• EXERCISE BRIEF
Copy out every line in the records below that contains the word "Lanterna".

• RECORDS FOR PROCESSING
• • • • •

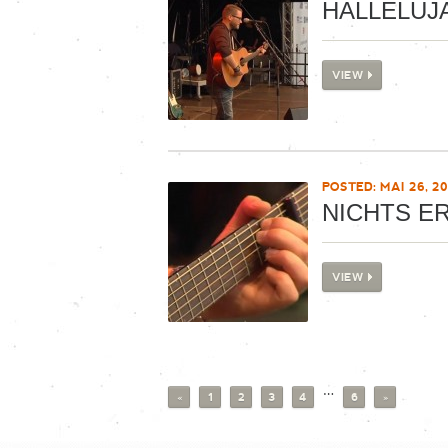
HALLELUJ
VIEW
POSTED: MAI 26, 20
NICHTS E
VIEW
…
«
1
2
3
4
6
»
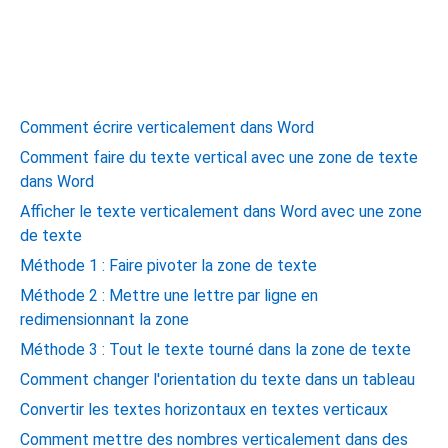
Comment écrire verticalement dans Word
Comment faire du texte vertical avec une zone de texte
dans Word
Afficher le texte verticalement dans Word avec une zone
de texte
Méthode 1 : Faire pivoter la zone de texte
Méthode 2 : Mettre une lettre par ligne en
redimensionnant la zone
Méthode 3 : Tout le texte tourné dans la zone de texte
Comment changer l'orientation du texte dans un tableau
Convertir les textes horizontaux en textes verticaux
Comment mettre des nombres verticalement dans des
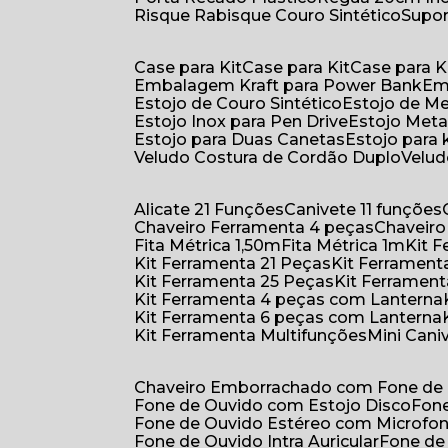
Risque Rabisque Couro Sintético
Supo
Case para Kit
Case para Kit
Case para K
Embalagem Kraft para Power Bank
E
Estojo de Couro Sintético
Estojo de M
Estojo Inox para Pen Drive
Estojo Meta
Estojo para Duas Canetas
Estojo para 
Veludo Costura de Cordão Duplo
Velu
Alicate 21 Funções
Canivete 11 funções
Chaveiro Ferramenta 4 peças
Chaveir
Fita Métrica 1,50m
Fita Métrica 1m
Kit
Kit Ferramenta 21 Peças
Kit Ferramen
Kit Ferramenta 25 Peças
Kit Ferramen
Kit Ferramenta 4 peças com Lanterna
Kit Ferramenta 6 peças com Lanterna
Kit Ferramenta Multifunções
Mini Can
Chaveiro Emborrachado com Fone de
Fone de Ouvido com Estojo Disco
Fon
Fone de Ouvido Estéreo com Microfo
Fone de Ouvido Intra Auricular
Fone de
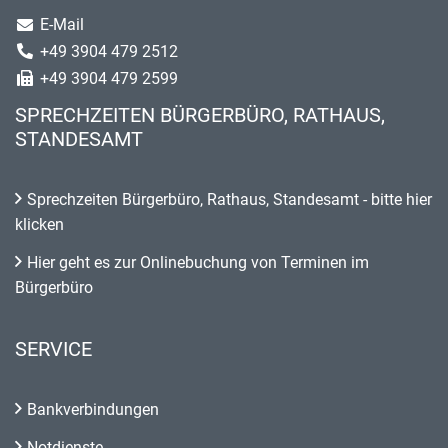
E-Mail
+49 3904 479 2512
+49 3904 479 2599
SPRECHZEITEN BÜRGERBÜRO, RATHAUS,
STANDESAMT
Sprechzeiten Bürgerbüro, Rathaus, Standesamt - bitte hier
klicken
Hier geht es zur Onlinebuchung von Terminen im
Bürgerbüro
SERVICE
Bankverbindungen
Notdienste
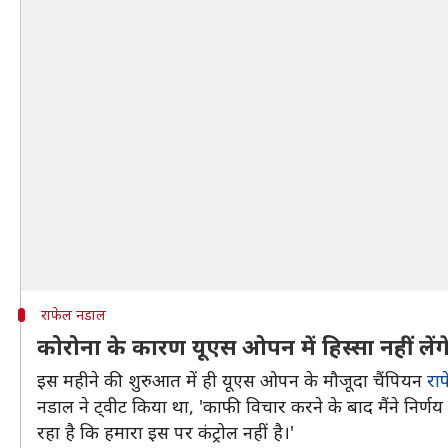
राफेल नडाल
कोरोना के कारण यूएस ओपन में हिस्सा नहीं लें
इस महीने की शुरुआत में ही यूएस ओपन के मौजूदा चैंपियन
रा
नडाल ने ट्वीट किया था, 'काफी विचार करने के बाद मैंने निर्ण
रहा है कि हमारा इस पर कंट्रोल नहीं है।'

• • • • •

• RESULT FOR THIS TASK
Kit Ferramenta 4 peças com Lanterna
Kit Ferramenta 6 peças com Lanterna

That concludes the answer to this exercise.